In machine learning (ML), model performance is affected by both the data, and the learning algorithm you choose. In general, you would expect the more (good) data collected, the more information you could extract and the better your model could perform. However, there exists a saturation point where model performance stops improving even with additional data. This saturation happens when the size of the data cannot help a model surpass the assumptions of the learning algorithm. For instance, when a linear model is used to classify data within which nonlinear relationship resides, perfect prediction will never be reached, even with a lot of training data.

**Let’s take a closer look at an example of how training data size affects ML model performance.**

In online advertising, it’s critical to estimate the probability a user will respond to an ad (either click or conversion). This probability indicates the user’s interest in a product or brand and obtaining an accurate prediction improves both the user experience, and effectiveness of the advertising campaign. When predicting click-through rate (CTR), linear algorithms like Logistic Regression (LR) are often used, and here we’ll look at how data size affects LR performance. We also have a look at the results for Factorization Machines (FM) – an efficient algorithm to add cross features to LR. Here, we concentrate on the effect of data size on model performance, and leave the performance comparison between LR and FM to a separate post.

Our data comes from 5 advertisers; the table below shows the number of entries and number of features for each:

This data set is preprocessed and randomly sampled into data groups with different sizes. Then LR and FM are separately applied to each data group to generate classification models, the models are then evaluated on left-out test data sets using AUC scores.
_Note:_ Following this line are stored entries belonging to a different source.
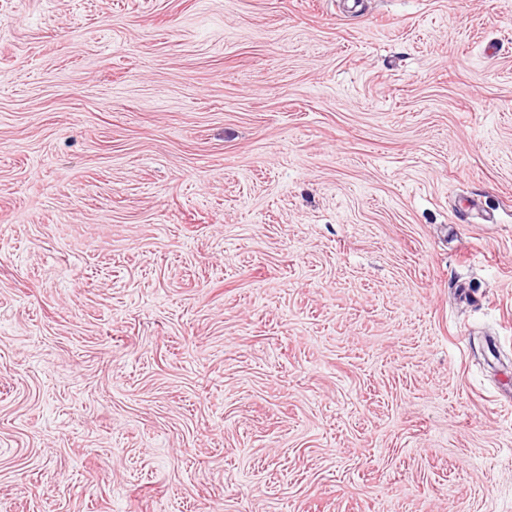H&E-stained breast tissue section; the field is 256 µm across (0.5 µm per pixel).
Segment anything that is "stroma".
<instances>
[{
	"label": "stroma",
	"mask_w": 512,
	"mask_h": 512,
	"mask_svg": "<svg viewBox=\"0 0 512 512\" xmlns=\"http://www.w3.org/2000/svg\"><path fill=\"white\" fill-rule=\"evenodd\" d=\"M0 512H512V0H0Z\"/></svg>",
	"instance_id": "stroma-1"
}]
</instances>
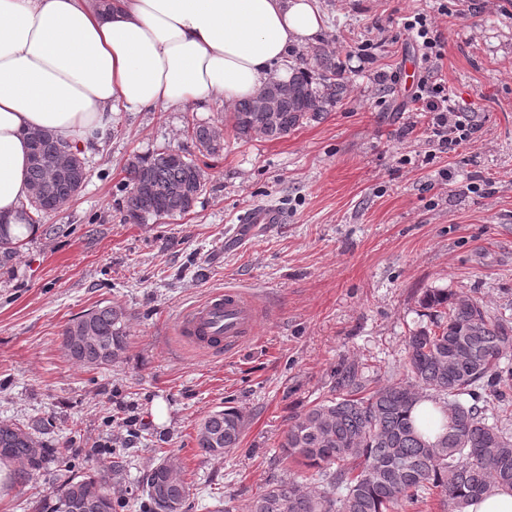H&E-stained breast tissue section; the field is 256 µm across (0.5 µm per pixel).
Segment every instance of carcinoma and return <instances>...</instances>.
<instances>
[{
    "mask_svg": "<svg viewBox=\"0 0 512 512\" xmlns=\"http://www.w3.org/2000/svg\"><path fill=\"white\" fill-rule=\"evenodd\" d=\"M288 95L277 112L265 116L241 101L233 112V131L240 138L273 141L287 136L324 112L323 95L305 70L283 83ZM190 137L200 152L216 155L219 132L195 124ZM37 150L41 161L30 162L28 179L33 193L23 224H0V268L18 254L25 233H32L53 212L42 199L52 193L65 205L82 189L90 170L73 164L78 149L43 135ZM203 173L194 160L166 150L136 155L126 167L125 220L143 224L171 216L172 204L198 197ZM429 324L412 331L406 341L404 377L367 388L356 369L342 374L336 397L315 403L296 414L284 432L280 448L285 461L309 471L257 493L249 512H406L409 506L436 497L454 512L479 498L490 486L512 490V433L502 414L489 418L485 394L506 397L512 390V368L504 339L512 337L508 322L493 319L478 300L462 292L430 288L421 299ZM90 328L92 344L75 342ZM127 346V313L111 305L71 319L62 331V347L74 362L87 367L107 366ZM430 402L436 416L419 426L415 408ZM244 415L233 407L208 413L198 424L196 445L201 455L217 457L239 447ZM49 423L0 424V459L21 464L25 482L62 470L64 452L48 435ZM123 462L103 473L63 481V487L36 501L37 512H114L112 486L122 482ZM139 512H157L159 502L186 505L190 488L176 464L163 459L143 475ZM317 484L316 491L309 484Z\"/></svg>",
    "mask_w": 512,
    "mask_h": 512,
    "instance_id": "cac0c4a2",
    "label": "carcinoma"
}]
</instances>
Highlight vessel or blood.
Returning <instances> with one entry per match:
<instances>
[{"label":"vessel or blood","instance_id":"vessel-or-blood-1","mask_svg":"<svg viewBox=\"0 0 512 512\" xmlns=\"http://www.w3.org/2000/svg\"><path fill=\"white\" fill-rule=\"evenodd\" d=\"M258 310L252 299L234 289L219 290L187 309L178 332L201 349L229 352L255 335Z\"/></svg>","mask_w":512,"mask_h":512}]
</instances>
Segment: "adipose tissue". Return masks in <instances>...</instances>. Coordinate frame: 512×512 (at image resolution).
Instances as JSON below:
<instances>
[{
    "mask_svg": "<svg viewBox=\"0 0 512 512\" xmlns=\"http://www.w3.org/2000/svg\"><path fill=\"white\" fill-rule=\"evenodd\" d=\"M323 30L315 0H0V220L32 194L30 132L83 146L120 107L236 106Z\"/></svg>",
    "mask_w": 512,
    "mask_h": 512,
    "instance_id": "ef3b65f1",
    "label": "adipose tissue"
}]
</instances>
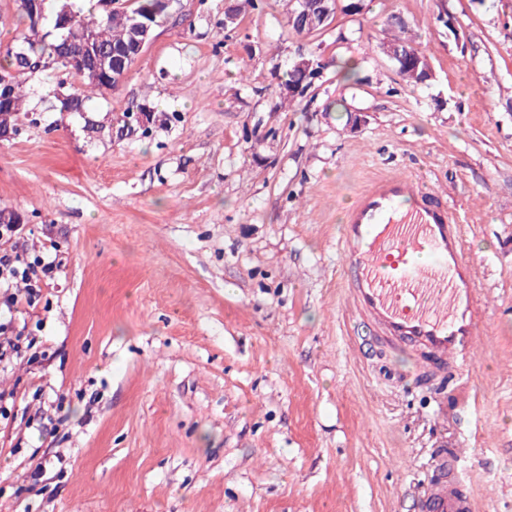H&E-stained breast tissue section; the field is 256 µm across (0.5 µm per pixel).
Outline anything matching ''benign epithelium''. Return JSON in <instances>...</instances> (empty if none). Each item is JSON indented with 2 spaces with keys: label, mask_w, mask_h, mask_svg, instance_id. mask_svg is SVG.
Masks as SVG:
<instances>
[{
  "label": "benign epithelium",
  "mask_w": 512,
  "mask_h": 512,
  "mask_svg": "<svg viewBox=\"0 0 512 512\" xmlns=\"http://www.w3.org/2000/svg\"><path fill=\"white\" fill-rule=\"evenodd\" d=\"M45 0H17V7L28 17V23L34 30H39L45 18ZM179 0H154L152 13L133 34L129 42L108 48L101 45L93 36L83 40L81 50L62 59L70 72L78 74L82 79L89 80L104 90L113 91L122 83L130 64L138 59L151 42L152 33L157 25V18L168 17L170 9ZM135 4V0H100L99 7L108 14L127 11ZM300 11H291V22L297 24L304 32H309L323 25L330 14L328 0H319L316 5L308 4V0H299ZM295 77L288 87V94L298 95L304 91L310 71L300 64L294 65ZM17 71L5 69L0 71V106L15 104L14 85ZM68 82L57 85L51 92L57 101L62 103L63 111L77 112L76 96L67 92Z\"/></svg>",
  "instance_id": "obj_1"
}]
</instances>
The figures below show the relationship between model performance and data size. The horizontal axis represents the sampling fraction, e.g. 0.1 means 10% of the data is used for training. The vertical axis indicates the model performance (i.e., AUC). The AUC values are at different ranges for different advertisers, and this makes comparison difficult. To have a more clear comparison, we rescale AUC for each advertiser with the following rule:

**AUC_rescaled = (AUC / AUC_avg – 1) * 100%**

where AUC_avg is the AUC averaged across all sampling fractions for that advertiser.

In the plot, different advertisers are color-coded, and the thick gray curve represents the average re-scaled AUC across all 5 advertisers. Figure on the left and right show the results for LR and FM, respectively. It’s clear that the model performance keeps increasing when more data is used for training, and with the amount of data used in the test, neither LR nor FM reach the saturation levels. One thing worth mentioning is, when we increase the size of training data, the feature space is also expanded, therefore, model complexity increases, making it harder to saturate.

There is also an interesting trend: the AUC increases by about 1% when the data size almost doubles. This relationship is probably clearer if we make a lin-log plot by plotting the x-axis in log scale, and now we see a straight (sort of, at least for LR) gray line, meaning that when we increase x (data size) exponentially, y (performance) increases by a linear amount.

In summary, in our experiment, the saturation point was never met with increasing amounts of data. When the data size doubles, the AUC increases by almost 1%. For industrial applications 1% increase in AUC is often considered a significant improvement. This is to make the case that when there is enough data, increasing training size is a straightforward way to improve model performance.